- _WORK TASK_: Tally the lines in the entries that contain the string "профессионального", counting a match only when the letter case is the same. Give only the number.

Collected data:
>>>>

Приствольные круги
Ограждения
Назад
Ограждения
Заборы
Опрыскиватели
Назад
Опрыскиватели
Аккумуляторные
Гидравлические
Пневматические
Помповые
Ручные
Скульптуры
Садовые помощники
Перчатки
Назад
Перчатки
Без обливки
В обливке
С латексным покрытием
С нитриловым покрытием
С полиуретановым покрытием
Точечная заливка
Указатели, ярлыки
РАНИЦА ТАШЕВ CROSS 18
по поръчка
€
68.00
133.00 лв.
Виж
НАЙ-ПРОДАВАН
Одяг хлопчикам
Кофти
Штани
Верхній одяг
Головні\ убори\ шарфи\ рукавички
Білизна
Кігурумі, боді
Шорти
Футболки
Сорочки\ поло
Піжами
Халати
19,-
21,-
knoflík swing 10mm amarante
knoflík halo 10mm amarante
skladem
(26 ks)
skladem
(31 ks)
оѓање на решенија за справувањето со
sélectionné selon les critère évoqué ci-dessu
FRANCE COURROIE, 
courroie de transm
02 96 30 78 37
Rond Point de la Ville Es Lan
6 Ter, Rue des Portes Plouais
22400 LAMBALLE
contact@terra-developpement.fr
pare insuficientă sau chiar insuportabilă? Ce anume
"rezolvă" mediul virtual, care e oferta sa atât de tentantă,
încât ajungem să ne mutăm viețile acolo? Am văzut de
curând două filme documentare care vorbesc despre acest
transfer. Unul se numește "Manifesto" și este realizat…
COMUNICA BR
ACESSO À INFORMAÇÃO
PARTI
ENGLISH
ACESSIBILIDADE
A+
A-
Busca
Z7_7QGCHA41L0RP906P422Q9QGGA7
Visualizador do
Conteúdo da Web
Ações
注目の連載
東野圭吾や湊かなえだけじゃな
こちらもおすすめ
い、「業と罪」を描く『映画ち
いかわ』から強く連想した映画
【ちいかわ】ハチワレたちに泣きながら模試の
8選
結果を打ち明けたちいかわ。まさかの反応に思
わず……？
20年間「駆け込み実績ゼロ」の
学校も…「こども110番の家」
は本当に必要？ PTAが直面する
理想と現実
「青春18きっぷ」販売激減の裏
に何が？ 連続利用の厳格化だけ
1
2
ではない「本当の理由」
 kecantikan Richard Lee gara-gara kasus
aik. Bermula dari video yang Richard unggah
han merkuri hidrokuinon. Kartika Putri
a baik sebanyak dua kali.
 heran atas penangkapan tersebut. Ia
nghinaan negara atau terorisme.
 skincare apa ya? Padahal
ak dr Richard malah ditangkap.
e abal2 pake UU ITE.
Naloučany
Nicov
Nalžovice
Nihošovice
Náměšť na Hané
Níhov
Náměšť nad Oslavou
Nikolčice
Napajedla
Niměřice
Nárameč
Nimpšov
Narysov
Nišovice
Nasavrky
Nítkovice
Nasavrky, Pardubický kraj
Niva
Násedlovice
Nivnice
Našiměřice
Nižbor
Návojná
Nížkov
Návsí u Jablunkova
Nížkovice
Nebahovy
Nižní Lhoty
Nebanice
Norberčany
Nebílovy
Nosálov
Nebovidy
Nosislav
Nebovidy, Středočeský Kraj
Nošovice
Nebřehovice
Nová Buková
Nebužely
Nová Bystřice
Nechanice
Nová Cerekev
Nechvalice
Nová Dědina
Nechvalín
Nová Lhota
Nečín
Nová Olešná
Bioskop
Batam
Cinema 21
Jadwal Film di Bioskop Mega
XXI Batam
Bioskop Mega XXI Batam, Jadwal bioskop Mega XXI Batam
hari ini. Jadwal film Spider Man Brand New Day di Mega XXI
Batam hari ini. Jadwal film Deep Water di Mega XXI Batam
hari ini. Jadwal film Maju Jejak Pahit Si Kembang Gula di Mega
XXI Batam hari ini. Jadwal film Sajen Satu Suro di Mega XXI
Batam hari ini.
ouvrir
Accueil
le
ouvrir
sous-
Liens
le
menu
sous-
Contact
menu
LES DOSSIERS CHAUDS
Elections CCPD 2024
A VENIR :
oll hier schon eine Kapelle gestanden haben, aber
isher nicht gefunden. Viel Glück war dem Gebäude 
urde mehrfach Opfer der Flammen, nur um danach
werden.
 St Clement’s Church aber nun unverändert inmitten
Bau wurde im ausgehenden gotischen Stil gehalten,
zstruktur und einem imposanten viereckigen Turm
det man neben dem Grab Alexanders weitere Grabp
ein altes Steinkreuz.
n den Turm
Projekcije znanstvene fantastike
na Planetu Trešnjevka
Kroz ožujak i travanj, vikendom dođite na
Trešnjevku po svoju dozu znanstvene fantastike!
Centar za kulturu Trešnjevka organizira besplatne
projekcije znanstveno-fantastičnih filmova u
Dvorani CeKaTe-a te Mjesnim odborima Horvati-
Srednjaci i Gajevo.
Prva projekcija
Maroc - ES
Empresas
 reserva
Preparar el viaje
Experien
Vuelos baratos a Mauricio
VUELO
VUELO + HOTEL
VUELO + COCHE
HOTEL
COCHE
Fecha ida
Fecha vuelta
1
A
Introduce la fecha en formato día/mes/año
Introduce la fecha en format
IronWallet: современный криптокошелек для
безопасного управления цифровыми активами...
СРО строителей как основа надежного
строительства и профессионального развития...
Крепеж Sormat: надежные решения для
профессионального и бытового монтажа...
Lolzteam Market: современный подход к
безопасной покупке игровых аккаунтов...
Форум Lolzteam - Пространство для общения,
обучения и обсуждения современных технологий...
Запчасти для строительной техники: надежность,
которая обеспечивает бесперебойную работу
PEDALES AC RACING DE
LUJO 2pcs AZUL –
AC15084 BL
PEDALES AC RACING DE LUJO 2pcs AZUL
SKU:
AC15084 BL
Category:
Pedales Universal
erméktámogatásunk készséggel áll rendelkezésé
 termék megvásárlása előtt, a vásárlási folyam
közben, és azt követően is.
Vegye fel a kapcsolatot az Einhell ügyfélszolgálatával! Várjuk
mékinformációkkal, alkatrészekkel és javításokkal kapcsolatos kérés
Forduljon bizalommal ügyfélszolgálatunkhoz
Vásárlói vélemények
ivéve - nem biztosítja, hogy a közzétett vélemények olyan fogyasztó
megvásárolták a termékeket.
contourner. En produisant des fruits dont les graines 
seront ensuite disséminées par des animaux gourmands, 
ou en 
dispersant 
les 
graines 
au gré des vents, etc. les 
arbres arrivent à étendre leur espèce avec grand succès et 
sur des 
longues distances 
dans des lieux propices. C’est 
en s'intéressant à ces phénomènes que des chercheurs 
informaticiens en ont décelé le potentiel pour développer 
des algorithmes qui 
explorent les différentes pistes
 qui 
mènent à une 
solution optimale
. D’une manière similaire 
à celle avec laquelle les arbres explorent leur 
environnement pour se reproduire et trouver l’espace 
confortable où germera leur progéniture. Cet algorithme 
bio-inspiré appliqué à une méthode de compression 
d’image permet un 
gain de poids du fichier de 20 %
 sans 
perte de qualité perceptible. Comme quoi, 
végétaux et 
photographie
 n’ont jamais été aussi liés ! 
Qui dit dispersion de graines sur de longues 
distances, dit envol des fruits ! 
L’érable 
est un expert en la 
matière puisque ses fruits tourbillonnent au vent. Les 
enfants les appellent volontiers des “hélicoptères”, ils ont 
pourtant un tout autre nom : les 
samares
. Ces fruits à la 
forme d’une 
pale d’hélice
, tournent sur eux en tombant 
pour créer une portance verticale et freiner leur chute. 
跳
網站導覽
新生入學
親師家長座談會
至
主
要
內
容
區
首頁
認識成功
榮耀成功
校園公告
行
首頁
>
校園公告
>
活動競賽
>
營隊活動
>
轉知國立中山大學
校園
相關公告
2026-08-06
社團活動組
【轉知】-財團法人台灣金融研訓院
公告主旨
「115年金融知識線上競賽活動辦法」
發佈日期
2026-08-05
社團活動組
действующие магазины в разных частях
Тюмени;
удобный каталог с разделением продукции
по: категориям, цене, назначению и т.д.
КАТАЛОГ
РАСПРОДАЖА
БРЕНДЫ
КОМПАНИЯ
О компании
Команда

<<<<

- _EXERCISE RESPONSE_: 2